The Tucker-Parnell Feud

At the beginning, the rivalry that touched off the feud involved Dearing but not the Parnells. Over the years, garbled versions of the feud's origins told of a red-headed woman and a argument over a sidewalk. Both played important, but secondary, parts in events that October day.
It seems Miss Jessie Stevenson of ElDorado was working for a local photographer by the name of Robert Mullens. Mullens, apparently a hothead inclined to agrument and willing to back up his points with a bit of physical violence, had his heart set on Miss Jessie. But she was engaged to marry William Puckett of Texarkana, a border city about ninety miles to the west.
One September day, Puckett arrived in ElDorado to claim his bride. Photographer Mullens had other ideas, however, and a furious argument broke out in his downtown gallery. Puckett was forced to beat such a hasty retreat that he left his horse and buggy behind. He was resourceful enough, though,to enlist the aid of Marshal Tucker, who accompanied Puckett back to get Miss Jessie.
Quickly enough, the couple was married and planned to travel to Texarkana by train. But word reached Puckett that Mullens intended to intercept the newlyweds on their journey. Once again, Puckett turned to Tucker.
This time, Tucker sought Constable Dearing's assistance, and the lawmen rode with the Pucketts on the train to the McMurrian Station. There, Mullens was waiting on the platform. Tucker arrested him before he could interfere with the couple and returned him to ElDorado.
It turned out that Dearing and Mullens already had been fussing for weeks. The cause of their conflict was nothing more than some disagreements between their children, but that had been enough to set the stage for what was to follow.

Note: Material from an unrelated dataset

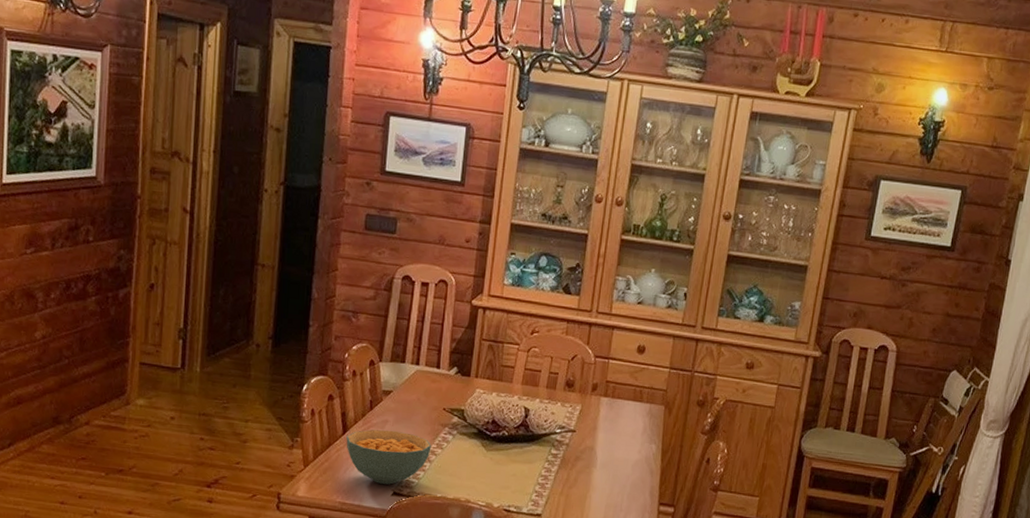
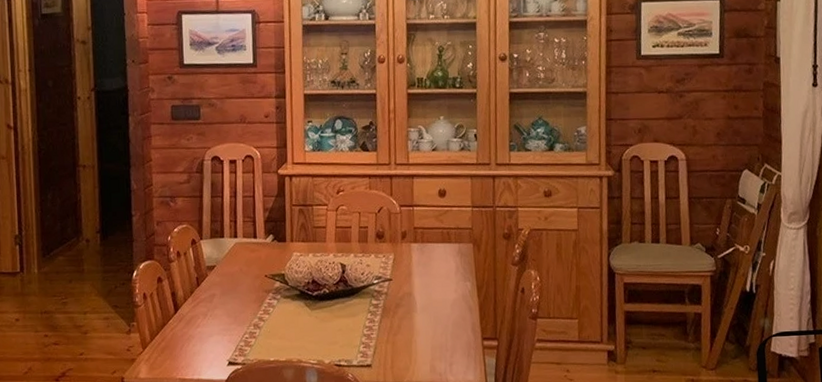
cereal bowl: present [346,429,432,485] -> none [178,303,259,356]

Bob Mullens and Tom Parnell

Later, Mat Parnell, one of the partners in the general store, claimed he had been brought into the Dearing-Mullens quarrel by Tucker and his friend, the constable. Shortly before the matter involving Miss Jessie, Mat Parnell and Mullens also had argued over an allegation that Mullens had assualted a tenant in a house owned by Mat Parnell. The two lawmen had tried to convince Mat Parnell to swear out a warrant against Mullens.
Despite Dearing and Tuckers urging, Parnell had declined to press any charges, saying later that he had had no wish "to be a party to any kind of foul play". In fact, Mat Parnell, being a fellow member with Mullens in the Order of Odd fellows, thought it his faternal duty to warn the photographer that Tucker and dearing were plotting against him. Words that passed when Tucker and Dearing asked him to help arrest Mullens had led Parnell to conclude they planned to shoot Mullens is he resisted.
Now just a few days later, Mullens' squabbling and heretofore somewhat comic romantic troubles were fated to take a sudden , tragic turn. Back in ElDorado after the encounter at the Station, Mullens the hothead somehow got himself shot by Dearing. He died a few hours later.